Re: [PATCH 1/3] x86/resctrl: Get max rmid and occupancy scale directly from CPUID instead of cpuinfo_x86

From: Thomas Gleixner
Date: Sun Jun 16 2019 - 16:29:42 EST


On Sun, 16 Jun 2019, Fenghua Yu wrote:

> Although x86_cache_max_rmid and x86_cache_occ_scale are only read once
> during resctrl initialization, they are always stored in cpuinfo_x86 for
> each CPU during run time without usage. Even if resctrl is not
> configured, they still occupy space in cpuinfo_x86.

And that's a problem because?

> To save cpuinfo_x86 space and make CPU and resctrl initialization simpler,
> remove the two fields from cpuinfo_x86 and get max rmid and occupancy

What is simpler? The fact that more code fiddles with CPUID? That's exactly
the wrong direction.

The storage size of struct cpuinfo is largely uninteresting especially as
long as we keep num_online_cpus copies of the same information around.

Just grep for places which invoke CPUID and then look how many of them do
it over and over and even the code in arch/x86/kernel/cpu/ is an
unpenetrable mess for exactly this reason.

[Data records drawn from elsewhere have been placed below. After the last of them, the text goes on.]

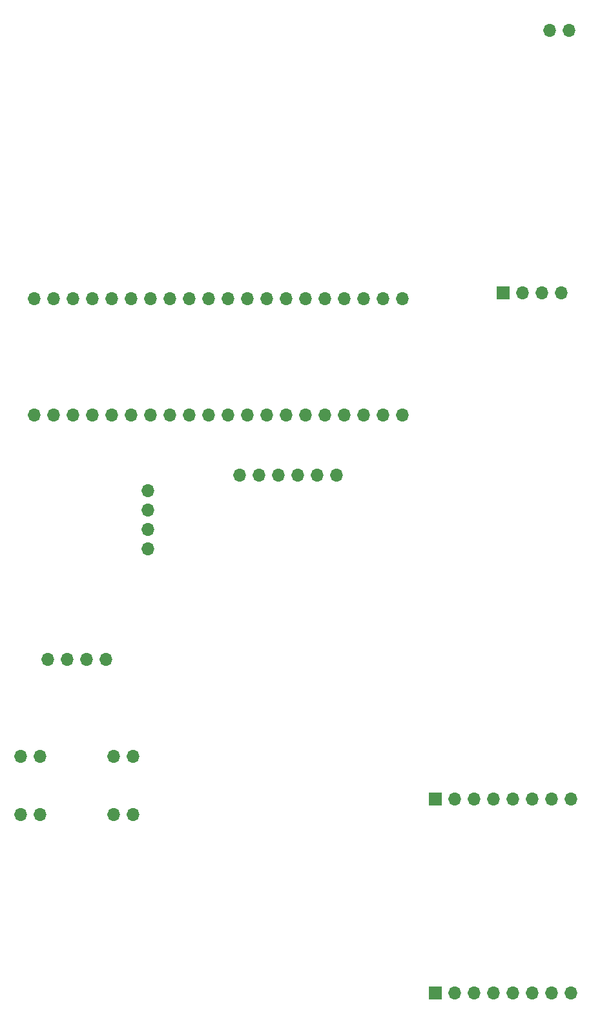
<source format=gbr>
%TF.GenerationSoftware,KiCad,Pcbnew,7.0.7*%
%TF.CreationDate,2023-09-27T10:02:53+02:00*%
%TF.ProjectId,EEE4022S_KiCad,45454534-3032-4325-935f-4b694361642e,rev?*%
%TF.SameCoordinates,Original*%
%TF.FileFunction,Soldermask,Bot*%
%TF.FilePolarity,Negative*%
%FSLAX46Y46*%
G04 Gerber Fmt 4.6, Leading zero omitted, Abs format (unit mm)*
G04 Created by KiCad (PCBNEW 7.0.7) date 2023-09-27 10:02:53*
%MOMM*%
%LPD*%
G01*
G04 APERTURE LIST*
%ADD10O,1.700000X1.700000*%
%ADD11R,1.700000X1.700000*%
G04 APERTURE END LIST*
D10*
%TO.C,U5*%
X49684000Y-108956000D03*
X49684000Y-106416000D03*
X49684000Y-103876000D03*
X49684000Y-101336000D03*
%TD*%
D11*
%TO.C,U3*%
X96262600Y-75410000D03*
D10*
X98802600Y-75410000D03*
X101342600Y-75410000D03*
X103882600Y-75410000D03*
%TD*%
%TO.C,U6*%
X33020000Y-143764000D03*
X35560000Y-143764000D03*
X33020000Y-136144000D03*
X35560000Y-136144000D03*
%TD*%
%TO.C,U4*%
X61722000Y-99314000D03*
X64262000Y-99314000D03*
X66802000Y-99314000D03*
X69342000Y-99314000D03*
X71882000Y-99314000D03*
X74422000Y-99314000D03*
%TD*%
%TO.C,U7*%
X45212000Y-143764000D03*
X47752000Y-143764000D03*
X45212000Y-136144000D03*
X47752000Y-136144000D03*
%TD*%
%TO.C,B1*%
X104944000Y-41072000D03*
X102404000Y-41072000D03*
%TD*%
%TO.C,U1*%
X83058000Y-76200000D03*
X80518000Y-76200000D03*
X77978000Y-76200000D03*
X75438000Y-76200000D03*
X72898000Y-76200000D03*
X70358000Y-76200000D03*
X67818000Y-76200000D03*
X65278000Y-76200000D03*
X62738000Y-76200000D03*
X60198000Y-76200000D03*
X57658000Y-76200000D03*
X55118000Y-76200000D03*
X52578000Y-76200000D03*
X50038000Y-76200000D03*
X47498000Y-76200000D03*
X44958000Y-76200000D03*
X42418000Y-76200000D03*
X39878000Y-76200000D03*
X37338000Y-76200000D03*
X34798000Y-76200000D03*
X83058000Y-91440000D03*
X80518000Y-91440000D03*
X77978000Y-91440000D03*
X75438000Y-91440000D03*
X72898000Y-91440000D03*
X70358000Y-91440000D03*
X67818000Y-91440000D03*
X65278000Y-91440000D03*
X62738000Y-91440000D03*
X60198000Y-91440000D03*
X57658000Y-91440000D03*
X55118000Y-91440000D03*
X52578000Y-91440000D03*
X50038000Y-91440000D03*
X47498000Y-91440000D03*
X44958000Y-91440000D03*
X42418000Y-91440000D03*
X39878000Y-91440000D03*
X37338000Y-91440000D03*
X34798000Y-91440000D03*
%TD*%
%TO.C,U8*%
X36576000Y-123444000D03*
X39116000Y-123444000D03*
X41656000Y-123444000D03*
X44196000Y-123444000D03*
%TD*%
D11*
%TO.C,U2*%
X87376000Y-141732000D03*
D10*
X89916000Y-141732000D03*
X92456000Y-141732000D03*
X94996000Y-141732000D03*
X97536000Y-141732000D03*
X100076000Y-141732000D03*
X102616000Y-141732000D03*
X105156000Y-141732000D03*
D11*
X87376000Y-167132000D03*
D10*
X89916000Y-167132000D03*
X92456000Y-167132000D03*
X94996000Y-167132000D03*
X97536000Y-167132000D03*
X100076000Y-167132000D03*
X102616000Y-167132000D03*
X105156000Y-167132000D03*
%TD*%
M02*

</source>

The right thing to do is to have one instance of the CPUID information
which is

- a proper data structure with named fields and named bits

- a single master instance which can be mapped to all CPUs

This data structure is filled in in one go by reading out all leaves and
not by the maze we have today which puts together selected parts piecewise
and never exposes a full and consistent picture.

This allows to remove all these custom copies of CPUID leaf readouts and
allows proper filtering/disabling at a central place.

Making it a proper data structure with fields and bits gets rid of all that
hex masking/shifting nonsense which is used to decode parts of those
fields.

That's not a performance issue because all performance critical code should
use static_cpu_has() anyway. For non critical code boot_cpu_has() is
sufficient.

Upcoming secondary CPUs would do a sanity check on their CPUID content to
check whether everything is symmetric. We should do that actually today
because not detecting asymetric features early leads to exactly the issue
which was fixed recently with loading the micro code earlier than perf.
But we can't because the information retrieval is done in a gazillion of
places.

Now you might argue that the upcoming asymetric processors (SIGH!) will
require per CPU instances of the feature leafs. Sure that needs some
thought, but it needs thought even with the current code and I'm absolutely
not interested to duct tape that stuff into the current code.

The solution for this with the above scheme is to utilize the feature
mismatch detection and have a proper classification which features are
allowed to deviate and which are not. For those which can deviate, we can
provide separate storage as this information needs to be propagated to
other entities (fault handlers, placement code, xsave variants etc.). But
that's a limited amount of information and the bulk will still be the same.

This mismatch detection is essential for dealing with future asymetric
CPUs proper. When the kernel detects it, it can disable mismatching
features which are not yet handled by code which has to be aware of them.

And disabling them means that with that scheme we can actually trap CPUID
in userspace and provide it consistent and filtered information instead
of having the mismatch between kernel view and user space view.

Borislav has experimented with that already, but thanks to the marvelous
security features built into Intel (and other) CPUs this is still mostly a
drawing board exercise.

Just for the record. Before this cleanup takes place, I'm not even looking
at any patches which attempt to support asymetric processors. The current
supply of duct tape engineering horrors is sufficient for bad mood. No need
for more of that.

Thanks,

tglx